That recent quintet has helped the dual Group 1-winning Brazen Beau match his best season for stakes winners, with the five recorded in his second campaign of runners in 2019-20.

The 14-year-old has 32 black type victors worldwide at a healthy 5.24 per cent of runners, considerably above the widely held pass mark of around four per cent. In Australia, he has 22 at 6.11 per cent.

“There’s very few stallions going better than Brazen Beau at the moment,” says Pulford.

“He doesn’t have huge numbers – he never has; that’s just the horse. But he gets a stakes winner or more with every crop, and he’s had two two-year-old stakes winners for us this season. That’s the sort of thing Street Boss does for us.

“He’s definitely under the radar. Statistically, he’s still the best son of I Am Invincible at stud, with numbers running. Home Affairs is doing great things with his first crop obviously, but with three-year-olds or older, Brazen Beau is the best.

“Other than one quiet season, he’s always had a good two-year-old crop, and he’s the sort of stallion that gets mares up and going.

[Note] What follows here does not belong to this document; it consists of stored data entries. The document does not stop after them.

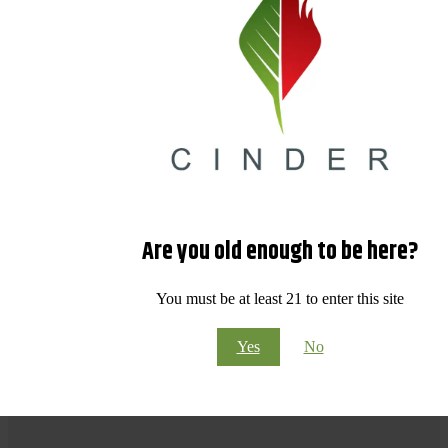
Are you old enough to be here?
You must be at least 21 to enter this site
Yes
No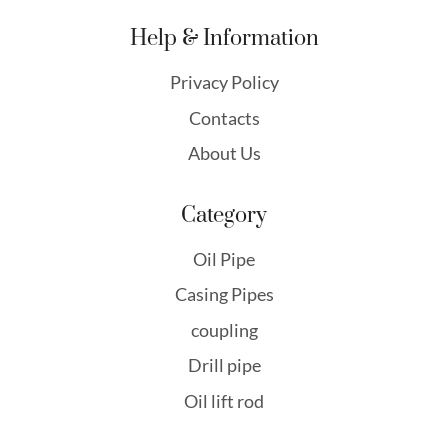
Help & Information
Privacy Policy
Contacts
About Us
Category
Oil Pipe
Casing Pipes
coupling
Drill pipe
Oil lift rod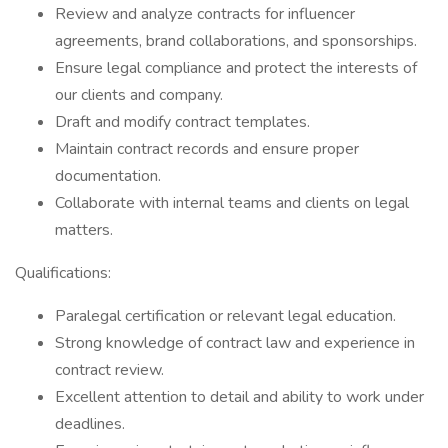
Review and analyze contracts for influencer
agreements, brand collaborations, and sponsorships.
Ensure legal compliance and protect the interests of
our clients and company.
Draft and modify contract templates.
Maintain contract records and ensure proper
documentation.
Collaborate with internal teams and clients on legal
matters.
Qualifications:
Paralegal certification or relevant legal education.
Strong knowledge of contract law and experience in
contract review.
Excellent attention to detail and ability to work under
deadlines.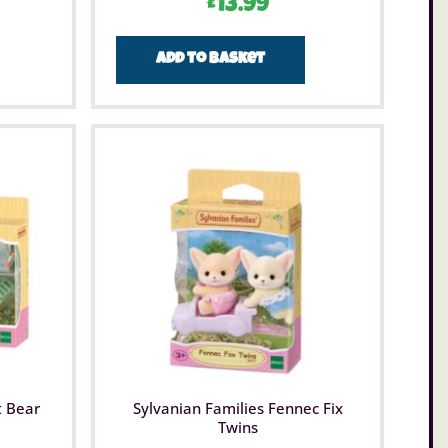
£
13.99
Add to basket
t Bear
Sylvanian Families Fennec Fix
Twins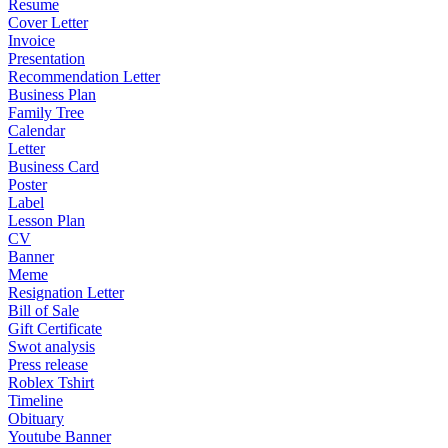
Resume
Cover Letter
Invoice
Presentation
Recommendation Letter
Business Plan
Family Tree
Calendar
Letter
Business Card
Poster
Label
Lesson Plan
CV
Banner
Meme
Resignation Letter
Bill of Sale
Gift Certificate
Swot analysis
Press release
Roblex Tshirt
Timeline
Obituary
Youtube Banner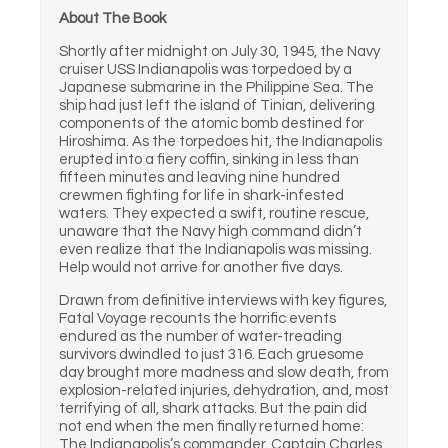
About The Book
Shortly after midnight on July 30, 1945, the Navy
cruiser USS Indianapolis was torpedoed by a
Japanese submarine in the Philippine Sea. The
ship had just left the island of Tinian, delivering
components of the atomic bomb destined for
Hiroshima. As the torpedoes hit, the Indianapolis
erupted into a fiery coffin, sinking in less than
fifteen minutes and leaving nine hundred
crewmen fighting for life in shark-infested
waters. They expected a swift, routine rescue,
unaware that the Navy high command didn’t
even realize that the Indianapolis was missing.
Help would not arrive for another five days.
Drawn from definitive interviews with key figures,
Fatal Voyage recounts the horrific events
endured as the number of water-treading
survivors dwindled to just 316. Each gruesome
day brought more madness and slow death, from
explosion-related injuries, dehydration, and, most
terrifying of all, shark attacks. But the pain did
not end when the men finally returned home:
The Indianapolis’s commander, Captain Charles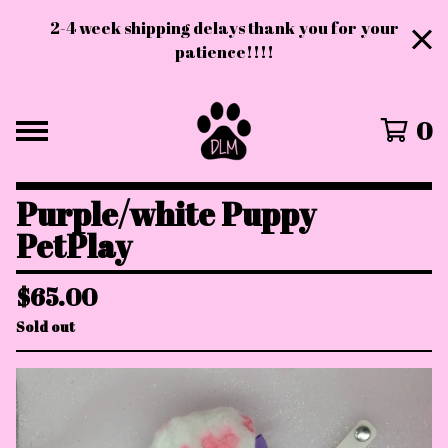
2-4 week shipping delays thank you for your
patience!!!!
0
Purple/white Puppy
PetPlay
$
65.00
Sold out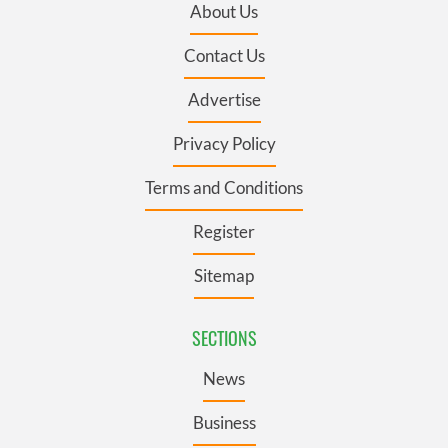
About Us
Contact Us
Advertise
Privacy Policy
Terms and Conditions
Register
Sitemap
SECTIONS
News
Business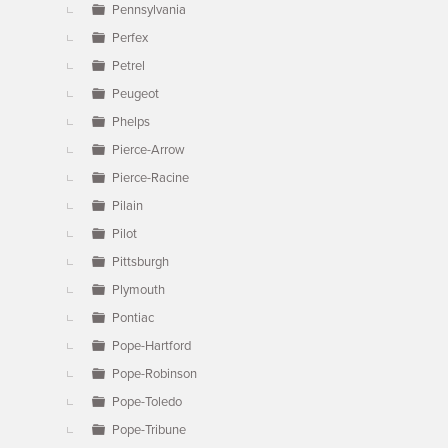
Pennsylvania
Perfex
Petrel
Peugeot
Phelps
Pierce-Arrow
Pierce-Racine
Pilain
Pilot
Pittsburgh
Plymouth
Pontiac
Pope-Hartford
Pope-Robinson
Pope-Toledo
Pope-Tribune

“And his stock do train on as well. Zapateo was at her best as a later mare. He’s always got a couple of good ones running around, and he’ll continue to do so.

“Plus at 6.1 per cent stakes winners to runners – that compares favourably to plenty of stallions who stand for a lot more. At his fee of $25,000, he’s exceptional.”

Meanwhile, Diameter is rated a $23 chance for the Champagne Stakes. As the only entrant who’s won over the distance, he could be over the odds.

The colt’s pedigree does have a few things going for it aside from the presence of a Street Cry mare.

One is Sir Ivor (Sir Gaylord) at 6f x 6m, and in strong places. Brazen Beau’s third sire Green Desert (Danzig) has Sir Ivor as his damsire, while down below the American-bred stallion is the third sire of Octagonal, Circular’s damsire.

Another influential US stallion, Never Bend (Nasrullah) is at 7f x 6m, 7m in useful places – respectively feeding into the dams of Green Desert, Street Cry and Straight Strike (Mr. Prospector), who’s Circular’s third damsire. This of course brings a presence in both sides of Never Bend’s blue hen dam Lalun (Djeddah).

The most present mare is Nogara (Havresac), with 12 spots from columns seven to nine, while another Italian – Nearco (Pharos) – heads the stallions’ roster with 18 appearances.